Work Comp coverage offers benefits to employees of companies and must be purchased by employers.

A workers compensation policy has three parts; state benefits, referred to simply as work comp (discussed here), employer’s liability, and “other states” benefits.

Coverage part 1 of the workers compensation insurance policy details the statutory benefits made available to employees who suffer bodily injury or disease as a result of their employment.

The benefits include medical services, weekly disability, rehab and death & dismemberment.

Medical benefits do not require any sort of deductible or coinsurance. If you injure yourself at work and need to go to the hospital, it is completely covered with no out-of-pocket expenses on your part.

Weekly disability benefits can be made available to any employee who cannot work for a period of time after an injury has occurred.

There is usually a short time period before you can begin to collect benefits. It is normally a couple of days and not longer than one week.

If you are injured, the typical compensation benefits are two-thirds, or 66.6%, of your normal weekly wage.

You can expect a maximum amount of benefits to be paid out in almost every state.

Rehabilitation benefits may include costs for rehab or job training.

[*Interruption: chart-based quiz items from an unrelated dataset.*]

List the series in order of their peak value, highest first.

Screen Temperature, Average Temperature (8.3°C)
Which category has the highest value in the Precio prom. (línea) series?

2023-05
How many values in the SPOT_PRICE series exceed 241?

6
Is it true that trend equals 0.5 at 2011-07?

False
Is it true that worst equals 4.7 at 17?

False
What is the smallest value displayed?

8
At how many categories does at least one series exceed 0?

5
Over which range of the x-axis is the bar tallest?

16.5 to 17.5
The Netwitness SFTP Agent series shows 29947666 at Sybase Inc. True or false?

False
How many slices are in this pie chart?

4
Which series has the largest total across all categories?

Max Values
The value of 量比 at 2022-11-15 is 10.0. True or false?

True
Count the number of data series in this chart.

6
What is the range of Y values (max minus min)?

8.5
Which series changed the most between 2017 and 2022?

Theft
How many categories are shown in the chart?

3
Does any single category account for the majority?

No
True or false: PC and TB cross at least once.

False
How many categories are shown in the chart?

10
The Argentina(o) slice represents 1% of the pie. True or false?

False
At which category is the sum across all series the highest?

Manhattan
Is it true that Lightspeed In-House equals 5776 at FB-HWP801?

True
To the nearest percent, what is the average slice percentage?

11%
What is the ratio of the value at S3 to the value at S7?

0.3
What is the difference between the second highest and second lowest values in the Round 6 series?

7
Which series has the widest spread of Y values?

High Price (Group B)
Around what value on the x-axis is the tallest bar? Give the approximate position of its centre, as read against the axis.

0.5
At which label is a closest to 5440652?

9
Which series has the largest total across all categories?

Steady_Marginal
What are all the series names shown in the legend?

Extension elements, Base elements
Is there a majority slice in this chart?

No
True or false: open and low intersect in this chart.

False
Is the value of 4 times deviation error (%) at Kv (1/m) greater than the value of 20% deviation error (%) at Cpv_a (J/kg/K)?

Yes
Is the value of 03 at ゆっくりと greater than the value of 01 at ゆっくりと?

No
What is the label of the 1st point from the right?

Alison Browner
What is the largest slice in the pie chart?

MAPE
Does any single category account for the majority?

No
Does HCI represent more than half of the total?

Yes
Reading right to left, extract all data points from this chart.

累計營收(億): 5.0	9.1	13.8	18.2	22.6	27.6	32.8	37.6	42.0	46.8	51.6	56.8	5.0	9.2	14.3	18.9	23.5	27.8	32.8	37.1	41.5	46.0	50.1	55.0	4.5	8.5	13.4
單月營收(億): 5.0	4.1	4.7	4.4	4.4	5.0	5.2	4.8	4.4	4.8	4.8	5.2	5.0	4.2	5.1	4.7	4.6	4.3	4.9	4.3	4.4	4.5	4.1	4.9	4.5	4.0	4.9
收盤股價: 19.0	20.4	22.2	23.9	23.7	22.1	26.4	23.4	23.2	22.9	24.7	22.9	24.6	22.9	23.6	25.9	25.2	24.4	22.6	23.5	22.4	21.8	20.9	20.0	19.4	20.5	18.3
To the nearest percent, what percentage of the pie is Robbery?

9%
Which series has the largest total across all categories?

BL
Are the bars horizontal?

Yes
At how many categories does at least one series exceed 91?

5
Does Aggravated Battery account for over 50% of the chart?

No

The goal of rehab benefits is to help an injured worker get back to a position where they can perform their original job or get into a new line of work that may suit their abilities after injury.

Your family will receive a death benefit, including funeral expense up to a specified dollar amount, in the event you are killed as a result of a work-related accident.

Additionally, your dependents, including a spouse or children up to 18 years of age, are eligible to receive a portion of your weekly earnings.

There is typically a maximum percentage of income paid out. You should not expect to receive more than 75% of the original weekly wage.

As discussed, each state has different laws, so be sure to contact your employer or state department of insurance to determine what benefits you may be eligible for as a result of a work-related accident.